Seit nunmehr 30 Jahren unterstützt die Stiftung „Jugendförderung, Arbeit und Soziales“ der Kreissparkasse Ludwigsburg soziale und bildungsorientierte Projekte im Landkreis. Insgesamt 5,67 Millionen Euro flossen in dieser Zeit an Initiativen und Einrichtungen. Die 1995 gegründete Stiftung verfügt heute über ein Kapital von 20 Millionen Euro und ist damit die größte der fünf Stiftungen des Instituts, heißt es in einer Pressemitteilung anlässlich des Jubiläums der Stiftung.
Der Stiftungsvorsitzende Landrat Dietmar Allgaier betont in der Pressemitteilung die bedeutende Rolle der Stiftung: Sie engagiere sich unabhängig vom wirtschaftlichen Erfolg der Kreissparkasse und richte ihr besonderes Augenmerk auf die Schwächsten in der Gesellschaft. Ziel sei es, Kindern und Jugendlichen faire Chancen, gute Bildung und eine tragfähige Basis für ihre Zukunft zu ermöglichen.
Schwerpunkt Sprachförderung
Dr. Heinz-Werner Schulte, Vorstandsvorsitzender der Kreissparkasse, unterstrich die enge Verwurzelung des Instituts in der Region. Neben dem regulären Leistungsangebot sei das nachhaltige Engagement vor Ort ein zentraler Beitrag des Hauses. Die Stiftung habe dabei vor allem im Bereich Bildung Akzente gesetzt.
Ein Schwerpunkt der Stiftungsarbeit ist die Sprachförderung in Kindergärten und Grundschulen im Landkreis. Sprachkompetenz sei Grundvoraussetzung für Bildungserfolg und gesellschaftliche Teilhabe, so die Botschaft der Verantwortlichen.
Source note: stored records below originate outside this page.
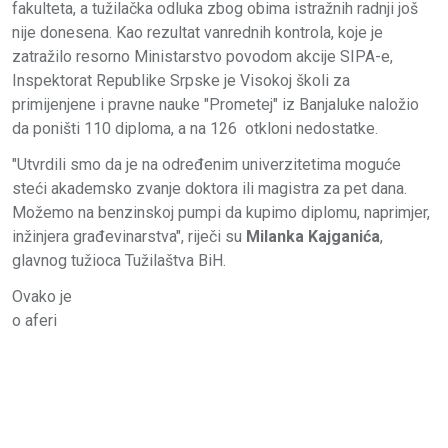
fakulteta, a tužilačka odluka zbog obima istražnih radnji još
nije donesena. Kao rezultat vanrednih kontrola, koje je
zatražilo resorno Ministarstvo povodom akcije SIPA-e,
Inspektorat Republike Srpske je Visokoj školi za
primijenjene i pravne nauke "Prometej" iz Banjaluke naložio
da poništi 110 diploma, a na 126 otkloni nedostatke.
"Utvrdili smo da je na određenim univerzitetima moguće
steći akademsko zvanje doktora ili magistra za pet dana.
Možemo na benzinskoj pumpi da kupimo diplomu, naprimjer,
inžinjera građevinarstva", riječi su
Milanka Kajganića
,
glavnog tužioca Tužilaštva BiH.
Ovako je
o aferi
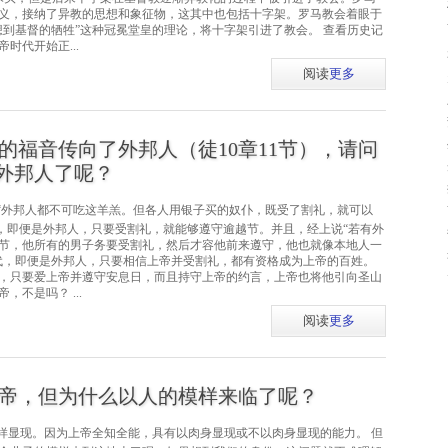
义，接纳了异教的思想和象征物，这其中也包括十字架。罗马教会着眼于
想到基督的牺牲”这种冠冕堂皇的理论，将十字架引进了教会。 查看历史记
时代开始正...
阅读
更多
的福音传向了外邦人（徒10章11节），请问
外邦人了呢？
“外邦人都不可吃这羊羔。但各人用银子买的奴仆，既受了割礼，就可以
容来看，即便是外邦人，只要受割礼，就能够遵守逾越节。并且，经上说“若有外
节，他所有的男子务要受割礼，然后才容他前来遵守，他也就像本地人一
时代，即便是外邦人，只要相信上帝并受割礼，都有资格成为上帝的百姓。
，只要爱上帝并遵守安息日，而且持守上帝的约言，上帝也将他引向圣山
不是吗？ ...
阅读
更多
帝，但为什么以人的模样来临了呢？
样显现。因为上帝全知全能，具有以肉身显现或不以肉身显现的能力。 但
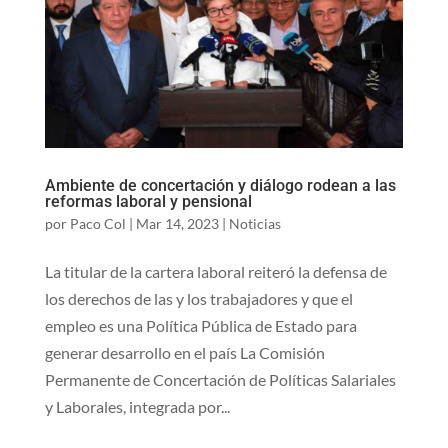
Ambiente de concertación y diálogo rodean a las
reformas laboral y pensional
por
Paco Col
|
Mar 14, 2023
|
Noticias
La titular de la cartera laboral reiteró la defensa de
los derechos de las y los trabajadores y que el
empleo es una Política Pública de Estado para
generar desarrollo en el país La Comisión
Permanente de Concertación de Políticas Salariales
y Laborales, integrada por...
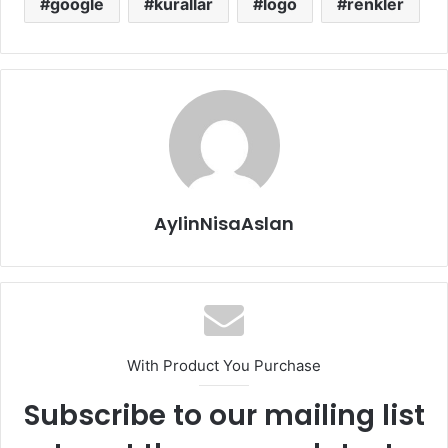
google
kurallar
logo
renkler
AylinNisaAslan
With Product You Purchase
Subscribe to our mailing list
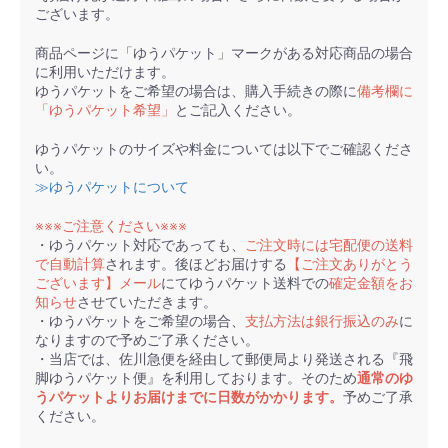
ございます。
商品ページに「ゆうパケット」マークがある対応商品の場合
に利用いただけます。
ゆうパケットをご希望の場合は、購入手続きの際に
備考欄に
「ゆうパケット希望」
とご記入ください。
ゆうパケットのサイズや料金については以下でご確認くださ
い。
≫ゆうパケットについて
※※※ご注意ください※※※
・ゆうパケット対応であっても、
ご注文時には宅配便の送料
で自動計算
されます。後ほどお届けする
【ご注文ありがとう
ございます】メール
にてゆうパケット送料での
確定金額をお
知らせ
させていただきます。
・ゆうパケットをご希望の場合、
支払方法は銀行振込のみ
に
なりますので予めご了承ください。
・当店では、佐川急便を経由して郵便局より発送される『飛
脚ゆうパケット便』を利用しております。そのため
通常のゆ
うパケットよりお届けまでに日数がかかります。
予めご了承
ください。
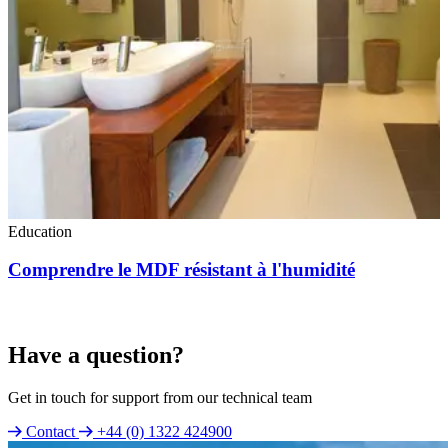
Education
Comprendre le MDF résistant à l'humidité
Have a question?
Get in touch for support from our technical team
Contact
+44 (0) 1322 424900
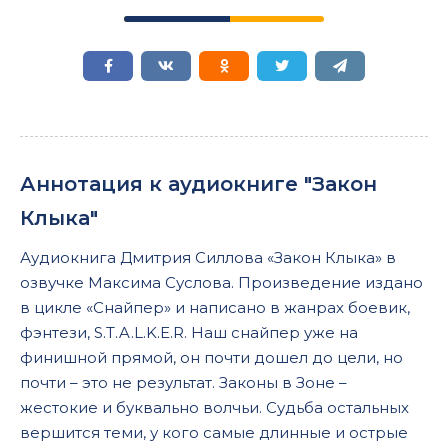
Аннотация к аудиокниге "Закон
Клыка"
Аудиокнига Дмитрия Силлова «Закон Клыка» в
озвучке Максима Суслова. Произведение издано
в цикле «Снайпер» и написано в жанрах боевик,
фэнтези, S.T.A.L.K.E.R. Наш снайпер уже на
финишной прямой, он почти дошел до цели, но
почти – это не результат. Законы в Зоне –
жестокие и буквально волчьи. Судьба остальных
вершится теми, у кого самые длинные и острые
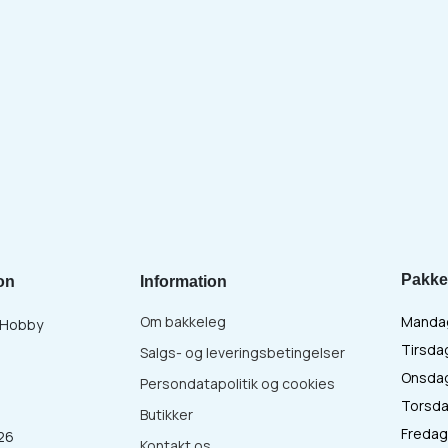
Pakke
on
Information
Om bakkeleg
Mandag 
& Hobby
Tirsdag
Salgs- og leveringsbetingelser
Onsdag 
Persondatapolitik og cookies
Torsdag
Butikker
Fredag 
26
Kontakt os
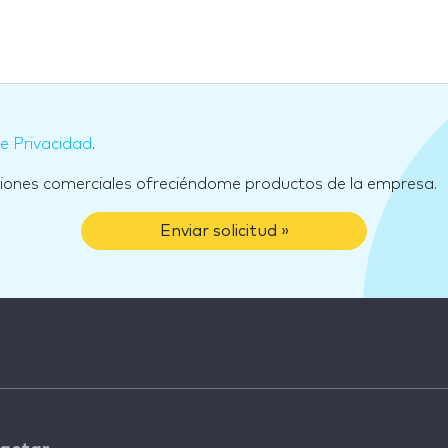
de Privacidad
.
ciones comerciales ofreciéndome productos de la empresa.
Enviar solicitud »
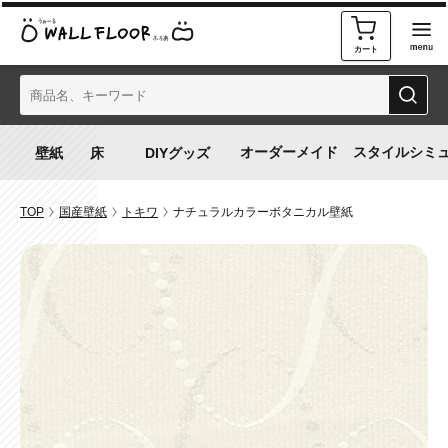
カート
オーダーメイド
スタイルシミ
TOP
国産壁紙
トキワ
ナチュラルカラーボタニカル壁紙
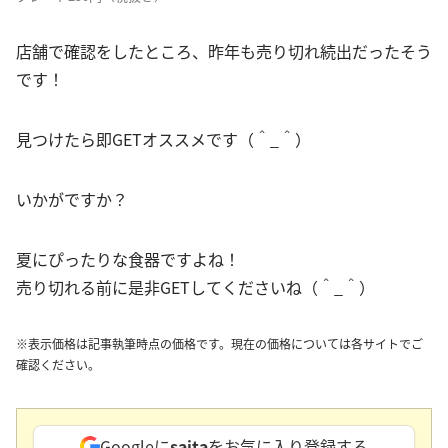
店舗で確認をしたところ、昨年も売り切れ続出だったそう
です！
見つけたら即GETオススメです（＾_＾）
いかがですか？
夏にぴったりな食器ですよね！
売り切れる前に是非GETしてくださいね（＾_＾）
※表示価格は記事執筆時点の価格です。現在の価格については各サイトでご
確認ください。
Googleに
saita
をお気に入り登録する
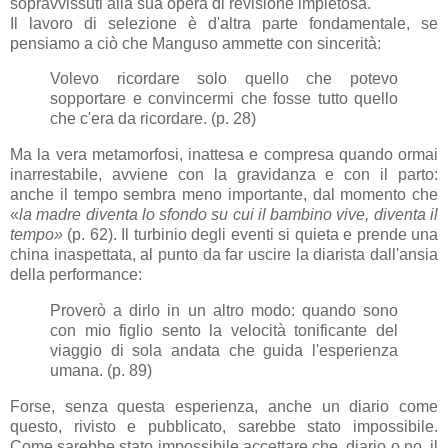
sopravvissuti alla sua opera di revisione impietosa.
Il lavoro di selezione è d'altra parte fondamentale, se
pensiamo a ciò che Manguso ammette con sincerità:
Volevo ricordare solo quello che potevo
sopportare e convincermi che fosse tutto quello
che c'era da ricordare. (p. 28)
Ma la vera metamorfosi, inattesa e compresa quando ormai
inarrestabile, avviene con la gravidanza e con il parto:
anche il tempo sembra meno importante, dal momento che
«
la madre diventa lo sfondo su cui il bambino vive, diventa il
tempo»
(p. 62). Il turbinio degli eventi si quieta e prende una
china inaspettata, al punto da far uscire la diarista dall'ansia
della performance:
Proverò a dirlo in un altro modo: quando sono
con mio figlio sento la velocità tonificante del
viaggio di sola andata che guida l'esperienza
umana. (p. 89)
Forse, senza questa esperienza, anche un diario come
questo, rivisto e pubblicato, sarebbe stato impossibile.
Come sarebbe stato impossibile accettare che, diario o no, il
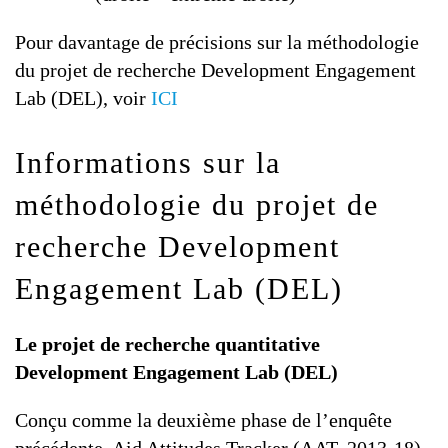
Pour davantage de précisions sur la méthodologie
du projet de recherche Development Engagement
Lab (DEL), voir
ICI
Informations sur la
méthodologie du projet de
recherche Development
Engagement Lab (DEL)
Le projet de recherche quantitative
Development Engagement Lab (DEL)
Conçu comme la deuxième phase de l’enquête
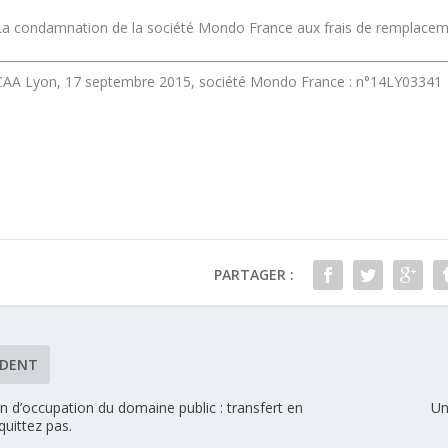
La condamnation de la société Mondo France aux frais de
remplaceme
CAA Lyon, 17 septembre 2015, société Mondo France : n°14LY03341
PARTAGER :
ÉDENT
 d’occupation du domaine public : transfert en
Un
quittez pas.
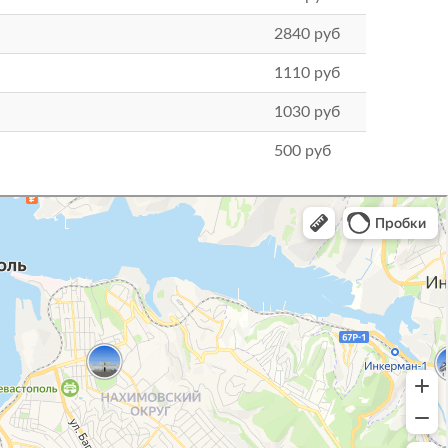
2840
руб
1110
руб
1030
руб
500
руб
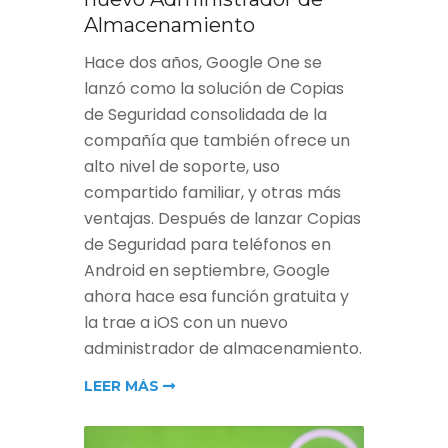
Almacenamiento
Hace dos años, Google One se
lanzó como la solución de Copias
de Seguridad consolidada de la
compañía que también ofrece un
alto nivel de soporte, uso
compartido familiar, y otras más
ventajas. Después de lanzar Copias
de Seguridad para teléfonos en
Android en septiembre, Google
ahora hace esa función gratuita y
la trae a iOS con un nuevo
administrador de almacenamiento.
LEER MÁS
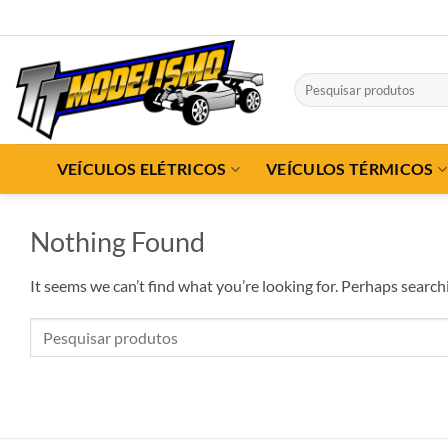
Skip
to
content
Pesquisar
por:
VEÍCULOS ELÉTRICOS
VEÍCULOS TÉRMICOS
Nothing Found
It seems we can’t find what you’re looking for. Perhaps search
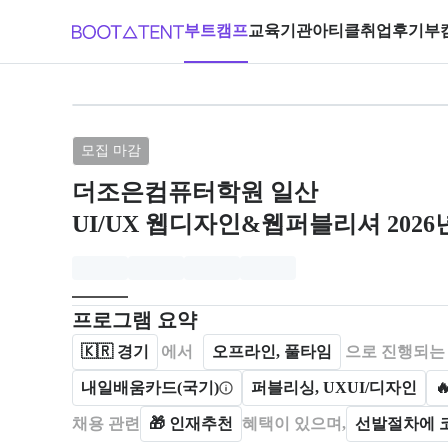
부트캠프
교육기관
아티클
취업후기
부
브랜드: 더조은컴퓨터학원 일산, 과정명
모집 마감
더조은컴퓨터학원 일산
UI/UX 웹디자인&웹퍼블리셔 2026
모집개요
캠프를 운영하거나 참여하는 회사 정보를 카드 형태로
프로그램 요약
🇰🇷
경기
에서
오프라인, 풀타임
으로 진행되는
내일배움카드(국기)
퍼블리싱, UXUI/디자인

채용 관련
🎁
인재추천
혜택이 있으며,
선발절차에 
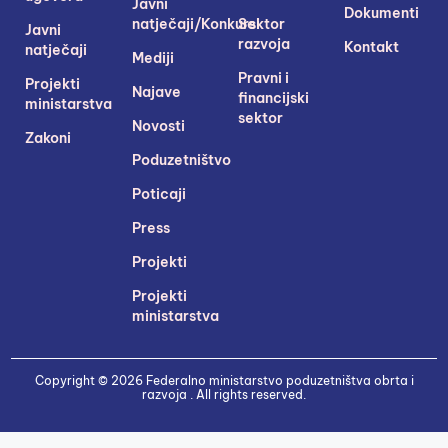
Javni
Dokumenti
natječaji/Konkursi
Sektor
Javni
razvoja
Kontakt
natječaji
Mediji
Pravni i
Projekti
Najave
financijski
ministarstva
sektor
Novosti
Zakoni
Poduzetništvo
Poticaji
Press
Projekti
Projekti
ministarstva
Copyright © 2026 Federalno ministarstvo poduzetništva obrta i
razvoja . All rights reserved.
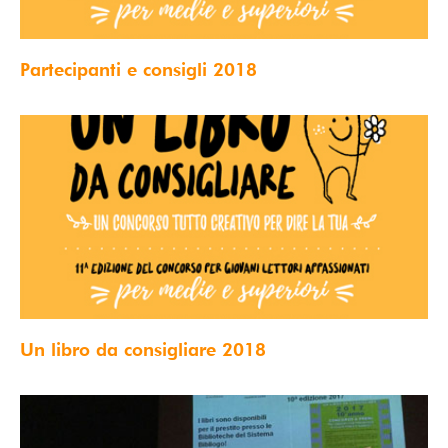
Partecipanti e consigli 2018
Un libro da consigliare 2018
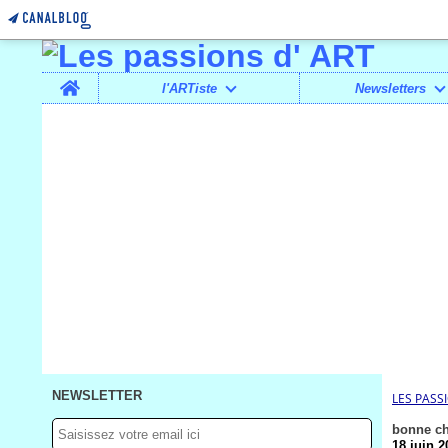
Home
l'ARTiste
Newsletters
NEWSLETTER
LES PASS
bonne c
18 juin 2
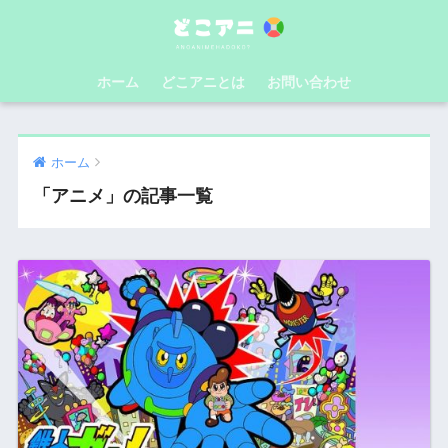
ホーム
どこアニとは
お問い合わせ
ホーム
「アニメ」の記事一覧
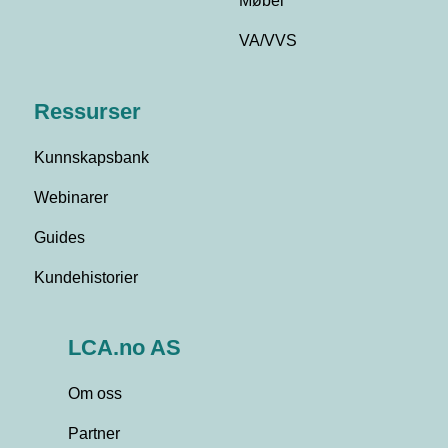
Møbel
VA/VVS
Ressurser
Kunnskapsbank
Webinarer
Guides
Kundehistorier
LCA.no AS
Om oss
Partner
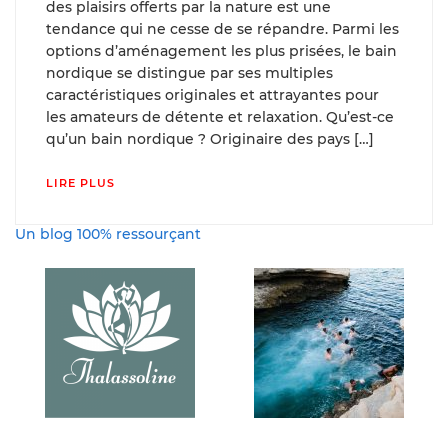
des plaisirs offerts par la nature est une
tendance qui ne cesse de se répandre. Parmi les
options d’aménagement les plus prisées, le bain
nordique se distingue par ses multiples
caractéristiques originales et attrayantes pour
les amateurs de détente et relaxation. Qu’est-ce
qu’un bain nordique ? Originaire des pays […]
LIRE PLUS
Un blog 100% ressourçant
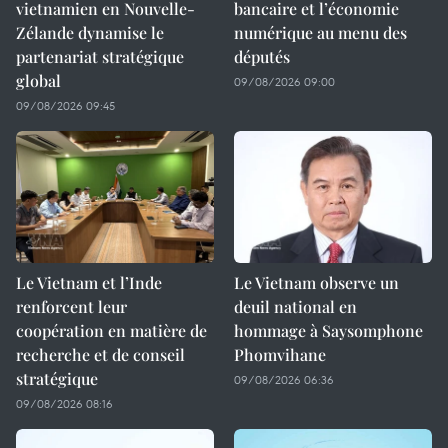
vietnamien en Nouvelle-
bancaire et l’économie
Zélande dynamise le
numérique au menu des
partenariat stratégique
députés
global
09/08/2026 09:00
09/08/2026 09:45
Le Vietnam et l’Inde
Le Vietnam observe un
renforcent leur
deuil national en
coopération en matière de
hommage à Saysomphone
recherche et de conseil
Phomvihane
stratégique
09/08/2026 06:36
09/08/2026 08:16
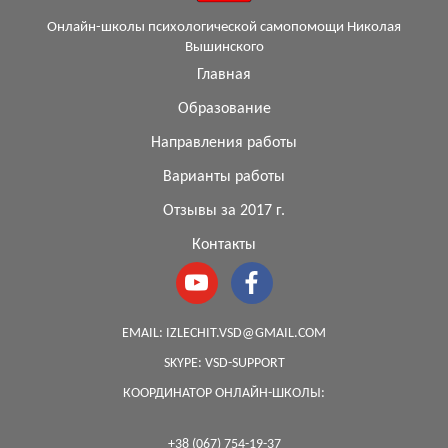
Онлайн-школы психологической самопомощи Николая
Вышинского
Главная
Образование
Направления работы
Варианты работы
Отзывы за 2017 г.
Контакты
EMAIL:
IZLECHIT.VSD@GMAIL.COM
SKYPE:
VSD-SUPPORT
КООРДИНАТОР ОНЛАЙН-ШКОЛЫ:
+38 (067) 754-19-37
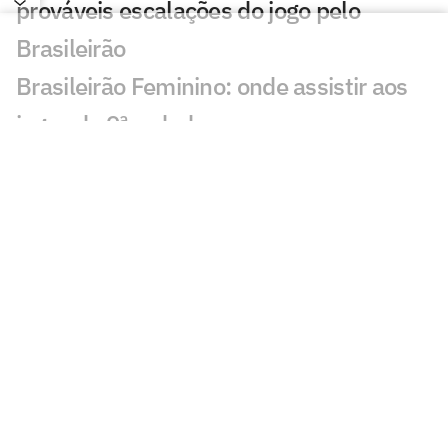
prováveis escalações do jogo pelo
Brasileirão
Brasileirão Feminino: onde assistir aos
jogos da 9ª rodada
Copa do Nordeste define classificados
ao mata-mata em rodada decisiva nesta
quarta
Brasileirão Feminino tem quatro trocas
de treinadores nas sete primeiras
rodadas
Após polêmicas com Flamengo, Vitória
garante novo recurso contra arbitragem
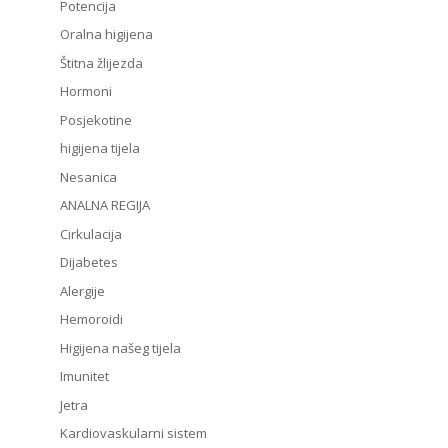
Potencija
Oralna higijena
Štitna žlijezda
Hormoni
Posjekotine
higijena tijela
Nesanica
ANALNA REGIJA
Cirkulacija
Dijabetes
Alergije
Hemoroidi
Higijena našeg tijela
Imunitet
Jetra
Kardiovaskularni sistem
Auch ältere sowie neu zugewanderte Kinder und Jugendliche profitieren über das Projekt „study4future“ von zusätzlichen sprachlichen Unterstützungsangeboten.
Darüber hinaus unterstützt die Stiftung laut Pressemitteilung ein breites Spektrum weiterer sozialer und präventiver Projekte – darunter den Kinderschutzbund, den Kinderhospizdienst, Theaterangebote für den Kreisseniorenrat, die Fahrradprüfung für Viertklässler bei der Kreisverkehrswacht, Gewaltpräventionsprogramme an Schulen, Streetwork sowie die Jobbrücke Freiberg. „Wer vorsorgt, statt nur nachzusorgen, schafft echten Mehrwert – heute und für die Zukunft“, betonte Allgaier abschließend.